— WHAT IS BEING ASKED —
In the entries below, begin at the line with "Часы работы" and stop after the line with "Zukunft widerrufen können, finden"; output those lines exactly and omit the pictures.

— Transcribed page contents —
====

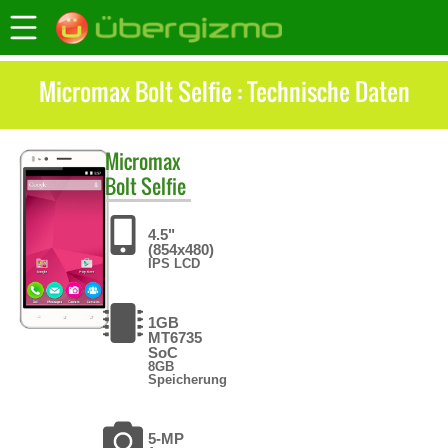
Micromax Bolt Selfie : Technische Daten
Micromax
Bolt Selfie
4.5"
(854x480)
IPS LCD
1GB
MT6735
SoC
8GB
Speicherung
5-MP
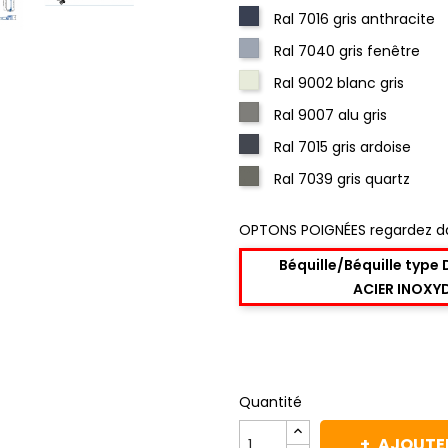
Ral 7016 gris anthracite
Ral 7040 gris fenêtre
Ral 9002 blanc gris
Ral 9007 alu gris
Ral 7015 gris ardoise
Ral 7039 gris quartz
OPTONS POIGNÉES regardez d
Béquille/Béquille type
ACIER INOXY
Quantité
AJOUTER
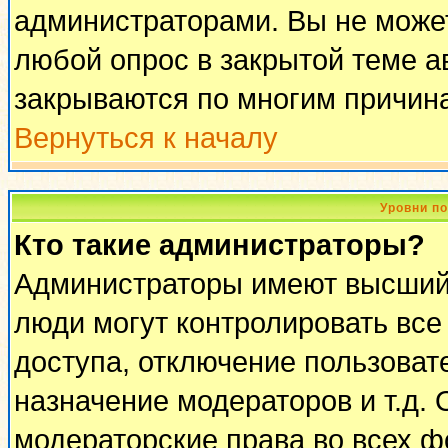
администраторами. Вы не может
любой опрос в закрытой теме 
закрываются по многим причина
Вернуться к началу
Уровни п
Кто такие администраторы?
Администраторы имеют высший 
люди могут контролировать все
доступа, отключение пользоват
назначение модераторов и т.д.
модераторские права во всех ф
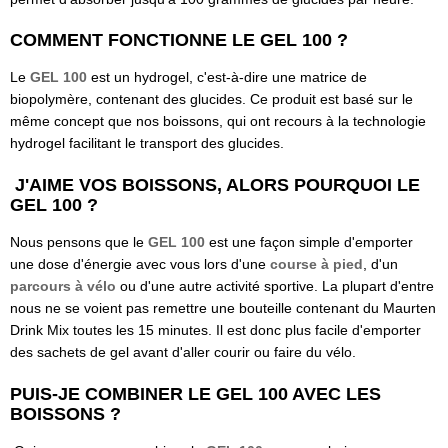
COMMENT FONCTIONNE LE GEL 100 ?
Le
GEL 100
est un hydrogel, c'est-à-dire une matrice de
biopolymère, contenant des glucides. Ce produit est basé sur le
même concept que nos boissons, qui ont recours à la technologie
hydrogel facilitant le transport des glucides.
J'AIME VOS BOISSONS, ALORS POURQUOI LE
GEL 100 ?​
Nous pensons que le
GEL 100
est une façon simple d'emporter
une dose d'énergie avec vous lors d'une
course à pied
, d'un
parcours à vélo
ou d'une autre activité sportive. La plupart d'entre
nous ne se voient pas remettre une bouteille contenant du Maurten
Drink Mix toutes les 15 minutes. Il est donc plus facile d'emporter
des sachets de gel avant d'aller courir ou faire du vélo.
PUIS-JE COMBINER LE GEL 100 AVEC LES
BOISSONS ?​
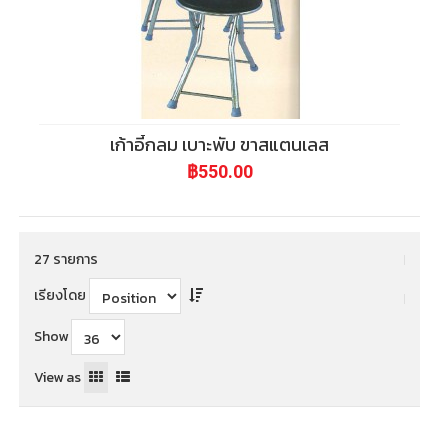
เก้าอี้กลม เบาะพับ ขาสแตนเลส
฿550.00
27 รายการ
เรียงโดย
Show
View as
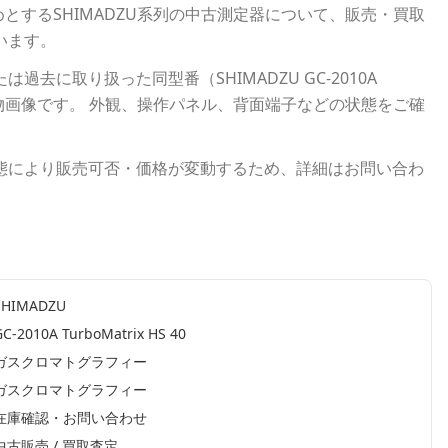
めとする
SHIMADZU
系列の中古測定器について、販売・買取
います。
たは過去に取り扱った同型番（
SHIMADZU
GC-2010A
物画像です。 外観、操作パネル、背面端子などの状態をご確
態により販売可否・価格が変動するため、詳細はお問い合わ
SHIMADZU
GC-2010A TurboMatrix HS 40
ガスクロマトグラフィー
ガスクロマトグラフィー
在庫確認・お問い合わせ
中古販売 / 買取査定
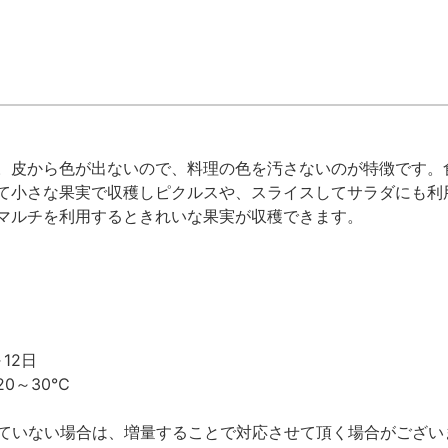
。皮から色が出ないので、料理の色を汚さないのが特徴です。
て小さな果実で収穫しピクルスや、スライスしてサラダにも利
マルチを利用するときれいな果実が収穫できます。
12日
20～30℃
ていない場合は、増量することで対応させて頂く場合がござい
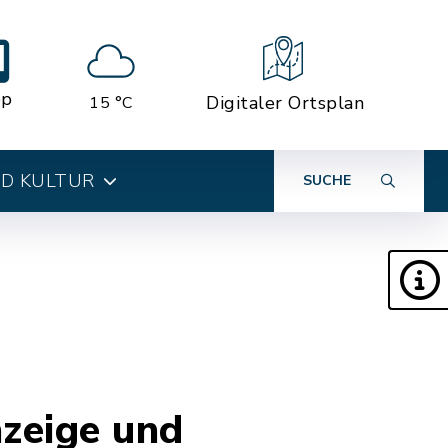
pp
Digitaler Ortsplan
15 °C
ND KULTUR
SUCHE
zeige und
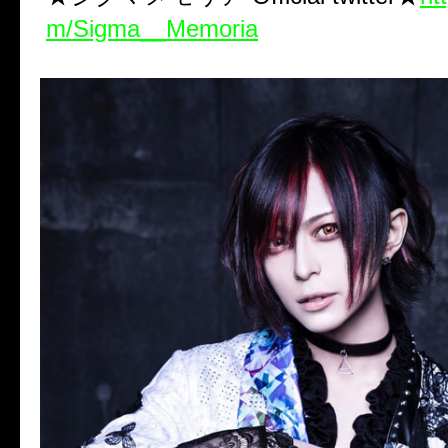
m/Sigma__Memoria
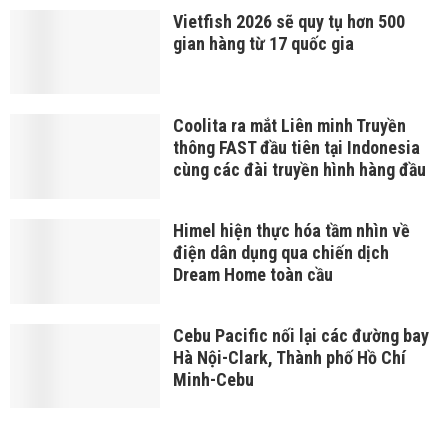
Vietfish 2026 sẽ quy tụ hơn 500
gian hàng từ 17 quốc gia
Coolita ra mắt Liên minh Truyền
thông FAST đầu tiên tại Indonesia
cùng các đài truyền hình hàng đầu
Himel hiện thực hóa tầm nhìn về
điện dân dụng qua chiến dịch
Dream Home toàn cầu
Cebu Pacific nối lại các đường bay
Hà Nội-Clark, Thành phố Hồ Chí
Minh-Cebu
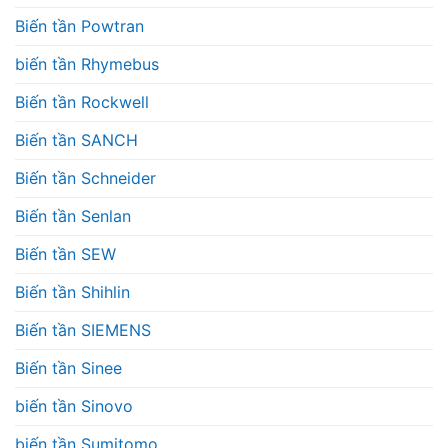
Biến tần Powtran
biến tần Rhymebus
Biến tần Rockwell
Biến tần SANCH
Biến tần Schneider
Biến tần Senlan
Biến tần SEW
Biến tần Shihlin
Biến tần SIEMENS
Biến tần Sinee
biến tần Sinovo
biến tần Sumitomo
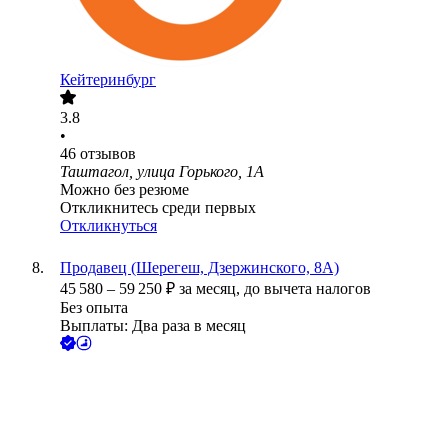
Кейтеринбург
3.8
•
46
отзывов
Таштагол, улица Горького, 1А
Можно без резюме
Откликнитесь среди первых
Откликнуться
Продавец (Шерегеш, Дзержинского, 8А)
45 580
–
59 250
₽
за месяц,
до вычета налогов
Без опыта
Выплаты: Два раза в месяц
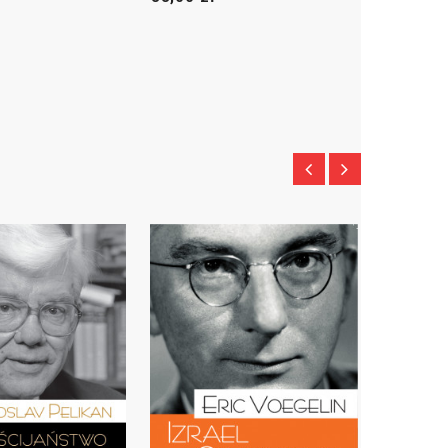
iczna
to czwarty tom
Choć pracę nad
Poszukiwaniem ładu
 and History
, będącego
przerwała śmierć autora, tom ten
m w dorobku Erica
posiada samoistną wartość i można
na, jednego z
go potraktować zarówno jako
ych
zakończenie, jak i – wstęp do całej
iecznych filozofów
serii. Szczególną uwagę w tej
gelin kontynuuje w tej
książce zwracają subtelne analizy o
nia, które podjął we
charakterze ściśle filozoficznym,
jszych tomach,
uzupełniające bardziej historyczne
c narrację do czasów
rozważania Voegelina z
arstwa rzymskiego.
wcześniejszych części studium.
ej znaleźć także
Analizy te mają fundamentalne
ołania do paralelnych
znaczenie dla całego
Order and
ulturach azjatyckich,
History
oraz świadczą o kierunku, w
 cywilizacji chińskiej.
którym myśl filozofa rozwijała się w
eniczna
odgrywa
późnym okresie jego twórczości –
lę w całym
Order and
okresie ciągle niedostatecznie
r weryfikuje w niej
znanym w Polsce.
 założenia badawcze i
tyczne podstawy swojej
cznej.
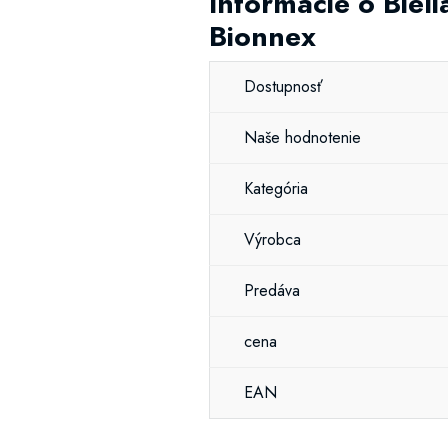
Informácie o Biel
Bionnex
Dostupnosť
Naše hodnotenie
Kategória
Výrobca
Predáva
cena
EAN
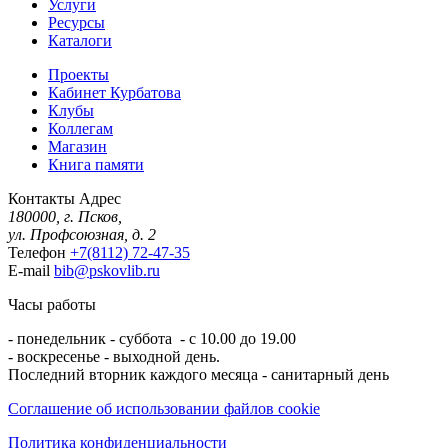
Услуги
Ресурсы
Каталоги
Проекты
Кабинет Курбатова
Клубы
Коллегам
Магазин
Книга памяти
Контакты
Адрес
180000, г. Псков,
ул. Профсоюзная, д. 2
Телефон
+7(8112) 72-47-35
E-mail
bib@pskovlib.ru
Часы работы
- понедельник - суббота - с 10.00 до 19.00
- воскресенье - выходной день.
Последний вторник каждого месяца - санитарный день
Соглашение об использовании файлов cookie
Политика конфиденциальности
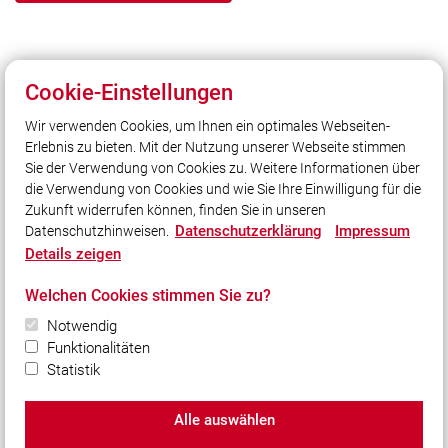
Cookie-Einstellungen
Zurück
Wir verwenden Cookies, um Ihnen ein optimales Webseiten-
04.09.2026
Erlebnis zu bieten. Mit der Nutzung unserer Webseite stimmen
140 Jahre - Freiwillige Feuerwehr Sonderhofen
Sie der Verwendung von Cookies zu. Weitere Informationen über
die Verwendung von Cookies und wie Sie Ihre Einwilligung für die
Zukunft widerrufen können, finden Sie in unseren
Datenschutzerklärung
Impressum
Datenschutzhinweisen.
Details zeigen
Unser Leitsatz
Welchen Cookies stimmen Sie zu?
Notwendig
Quicklinks
Funktionalitäten
Shop
Statistik
Alle auswählen
© 2026 Kreisfeuerwehrverband Würzburg e.V.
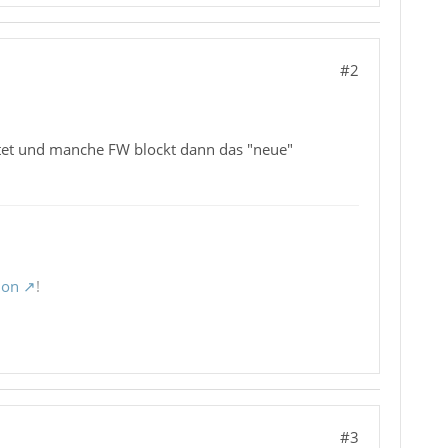
#2
atet und manche FW blockt dann das "neue"
ion
!
#3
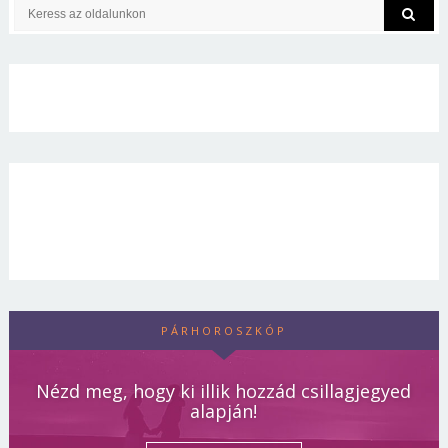
PÁRHOROSZKÓP
Nézd meg, hogy ki illik hozzád csillagjegyed
alapján!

====

— EXERCISE ANSWER —
Часы работы
- понедельник - суббота - с 10.00 до 19.00
- воскресенье - выходной день.
Последний вторник каждого месяца - санитарный день
Соглашение об использовании файлов cookie
Политика конфиденциальности
Cookie-Einstellungen
Zurück
Wir verwenden Cookies, um Ihnen ein optimales Webseiten-
04.09.2026
Erlebnis zu bieten. Mit der Nutzung unserer Webseite stimmen
140 Jahre - Freiwillige Feuerwehr Sonderhofen
Sie der Verwendung von Cookies zu. Weitere Informationen über
die Verwendung von Cookies und wie Sie Ihre Einwilligung für die
Zukunft widerrufen können, finden Sie in unseren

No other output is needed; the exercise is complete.